▶ [TASK DESCRIPTION]
Look through the records below for the line with "M68 653 96 677" and the line with "55L430 29M332 281L338", then return those lines and all lines between, exactly.

====== EXERCISE INPUT

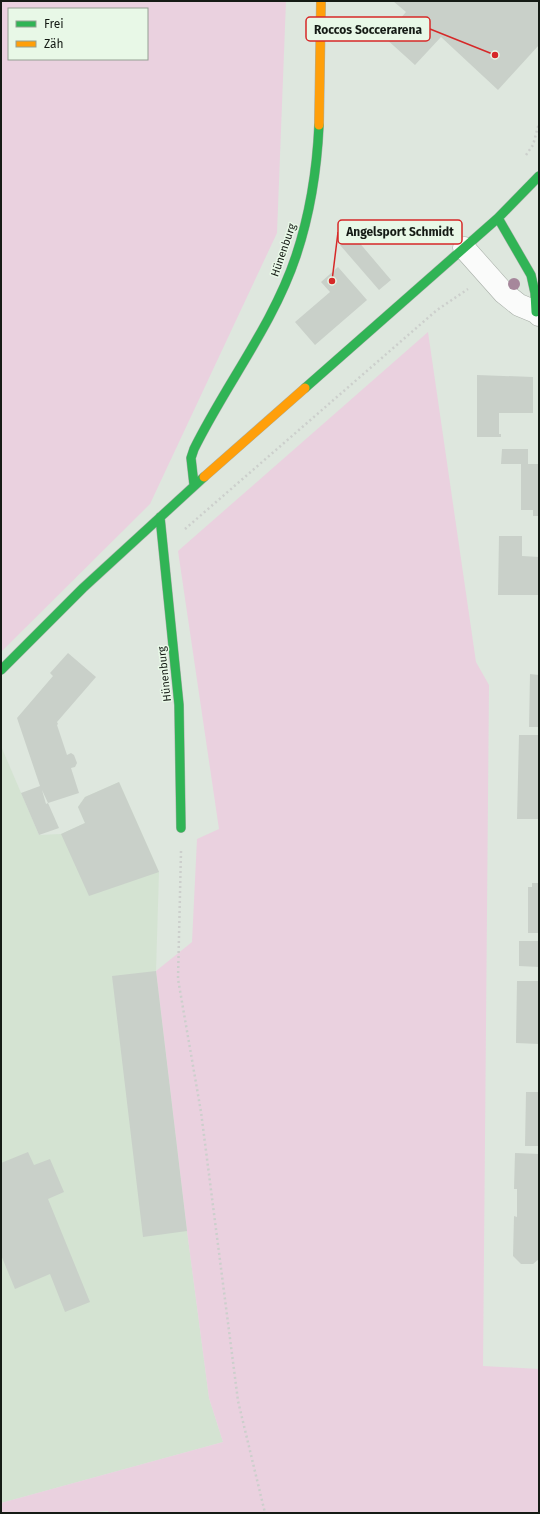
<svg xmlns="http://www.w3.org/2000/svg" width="540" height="1514" font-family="'Fira Sans',sans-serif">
<rect width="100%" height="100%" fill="#dee7de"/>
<path fill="#d4e3d2" d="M1 746 39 835 61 834 85 823 78 807 85 797 119 782 159 872 156 971 187 1231 209 1398 223 1442 1 1503Z"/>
<path fill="#ead1df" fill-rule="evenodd" d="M1 1H286L277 233 150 504 1 652ZM9 9H147V59H9Z
M428 332 476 662 489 685 483 1366 539 1369V1513H109L108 1511 85 1513H1V1503L223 1442 209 1398 187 1231 156 971 192 942 197 839 219 829 178 551Z"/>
<path fill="#c9d0c9" d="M393 1H539V45L498 90 441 37 415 65 384 37 406 12Z
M352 234 391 280 379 290 340 245Z
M338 267 367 300 315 345 295 322 330 292 321 282Z
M477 375 533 377V413H499V434H501V437H477Z
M502 449H528V464H539V516H533V510H521V464H501Z
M499 536H522V556L539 557V595H498Z
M68 653 96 677 57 722 58 724 57 725 67 755 71 753 74 755 77 763 75 767 71 768 79 793 48 803 42 790 46 804 48 803 59 828 39 835 21 793 40 786 17 718 53 676 50 673Z
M530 674 539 675V727H529Z
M519 735H539V819H517Z
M119 782 159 872 89 896 61 834 85 823 78 807 85 797Z
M532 883H539V933H528V887H532Z
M519 941H539V967L519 966Z
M156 971 187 1231 143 1237 112 976Z
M517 981H539V1044L516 1043Z
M526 1092H539V1146H525Z
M28 1152 34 1165 50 1159 64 1192 48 1199 90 1302 65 1312 50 1274 15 1289 1 1255V1163Z
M515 1153 539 1154V1259L533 1264H521L513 1256 514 1216 517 1217V1189H514Z"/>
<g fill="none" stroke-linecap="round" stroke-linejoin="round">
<defs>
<path id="street" d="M464 248 504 293 519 305 536 312 539 315"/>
<path id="fast" d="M498 218 531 275 535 293 536 312
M305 388 498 218 539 176
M194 485 191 458 194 449C226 384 273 325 296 256 310 214 317 169 319 125
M160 517 179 705 181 828
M1 670 83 588 204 477"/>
<path id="slow" d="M319 125 321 1
M204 477 305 388"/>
</defs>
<use href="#street" stroke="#a7aea7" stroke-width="23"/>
<use href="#fast" stroke="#a7aea7" stroke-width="10"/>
<use href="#slow" stroke="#a7aea7" stroke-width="10"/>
<path stroke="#cccfcc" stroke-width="2.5" stroke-dasharray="2 3" stroke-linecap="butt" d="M526 155 533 145 539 123
M185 529 437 310 468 289
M181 851 178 979 201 1112 238 1401 265 1513"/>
<use href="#street" stroke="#fafbfa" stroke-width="22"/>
<use href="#fast" stroke="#30b455" stroke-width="9"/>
<use href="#slow" stroke="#ff9f0a" stroke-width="9"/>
</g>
<circle fill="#a6879b" cx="514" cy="284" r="6"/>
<g text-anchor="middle" stroke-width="3" stroke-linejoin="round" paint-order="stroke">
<g font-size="11" fill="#151b15" stroke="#e8f8e7">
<text transform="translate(283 250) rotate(-71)" y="4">Hünenburg</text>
<text transform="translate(164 674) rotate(-96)" y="4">Hünenburg</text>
</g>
</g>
<path fill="none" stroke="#d62828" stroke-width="1.5" d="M495 55L430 29M332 281L338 232"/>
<g fill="#d62828" stroke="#e8f8e7" stroke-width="1.5">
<circle cx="495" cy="55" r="4"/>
<circle cx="332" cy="281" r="4"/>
</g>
<g fill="#e8f8e7" stroke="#d62828" stroke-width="1.5">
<rect x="306" y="17" width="124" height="24" rx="4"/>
<rect x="338" y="220" width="124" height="24" rx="4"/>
</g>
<g font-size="12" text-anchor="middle" font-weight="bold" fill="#151b15">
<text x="368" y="34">Roccos Soccerarena</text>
<text x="400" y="236">Angelsport Schmidt</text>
</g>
<rect width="540" height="1514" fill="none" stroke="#151b15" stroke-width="4"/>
<rect x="8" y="8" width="140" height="52" fill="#e8f8e7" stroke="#94a093"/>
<rect x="16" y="21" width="20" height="6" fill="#30b455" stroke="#94a093"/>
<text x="44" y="28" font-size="12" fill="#151b15">Frei</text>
<rect x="16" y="41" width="20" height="6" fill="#ff9f0a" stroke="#94a093"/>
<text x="44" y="48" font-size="12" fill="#151b15">Zäh</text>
</svg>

============

▶ [ANSWER FOR THE TASK]
M68 653 96 677 57 722 58 724 57 725 67 755 71 753 74 755 77 763 75 767 71 768 79 793 48 803 42 790 46 804 48 803 59 828 39 835 21 793 40 786 17 718 53 676 50 673Z
M530 674 539 675V727H529Z
M519 735H539V819H517Z
M119 782 159 872 89 896 61 834 85 823 78 807 85 797Z
M532 883H539V933H528V887H532Z
M519 941H539V967L519 966Z
M156 971 187 1231 143 1237 112 976Z
M517 981H539V1044L516 1043Z
M526 1092H539V1146H525Z
M28 1152 34 1165 50 1159 64 1192 48 1199 90 1302 65 1312 50 1274 15 1289 1 1255V1163Z
M515 1153 539 1154V1259L533 1264H521L513 1256 514 1216 517 1217V1189H514Z"/>
<g fill="none" stroke-linecap="round" stroke-linejoin="round">
<defs>
<path id="street" d="M464 248 504 293 519 305 536 312 539 315"/>
<path id="fast" d="M498 218 531 275 535 293 536 312
M305 388 498 218 539 176
M194 485 191 458 194 449C226 384 273 325 296 256 310 214 317 169 319 125
M160 517 179 705 181 828
M1 670 83 588 204 477"/>
<path id="slow" d="M319 125 321 1
M204 477 305 388"/>
</defs>
<use href="#street" stroke="#a7aea7" stroke-width="23"/>
<use href="#fast" stroke="#a7aea7" stroke-width="10"/>
<use href="#slow" stroke="#a7aea7" stroke-width="10"/>
<path stroke="#cccfcc" stroke-width="2.5" stroke-dasharray="2 3" stroke-linecap="butt" d="M526 155 533 145 539 123
M185 529 437 310 468 289
M181 851 178 979 201 1112 238 1401 265 1513"/>
<use href="#street" stroke="#fafbfa" stroke-width="22"/>
<use href="#fast" stroke="#30b455" stroke-width="9"/>
<use href="#slow" stroke="#ff9f0a" stroke-width="9"/>
</g>
<circle fill="#a6879b" cx="514" cy="284" r="6"/>
<g text-anchor="middle" stroke-width="3" stroke-linejoin="round" paint-order="stroke">
<g font-size="11" fill="#151b15" stroke="#e8f8e7">
<text transform="translate(283 250) rotate(-71)" y="4">Hünenburg</text>
<text transform="translate(164 674) rotate(-96)" y="4">Hünenburg</text>
</g>
</g>
<path fill="none" stroke="#d62828" stroke-width="1.5" d="M495 55L430 29M332 281L338 232"/>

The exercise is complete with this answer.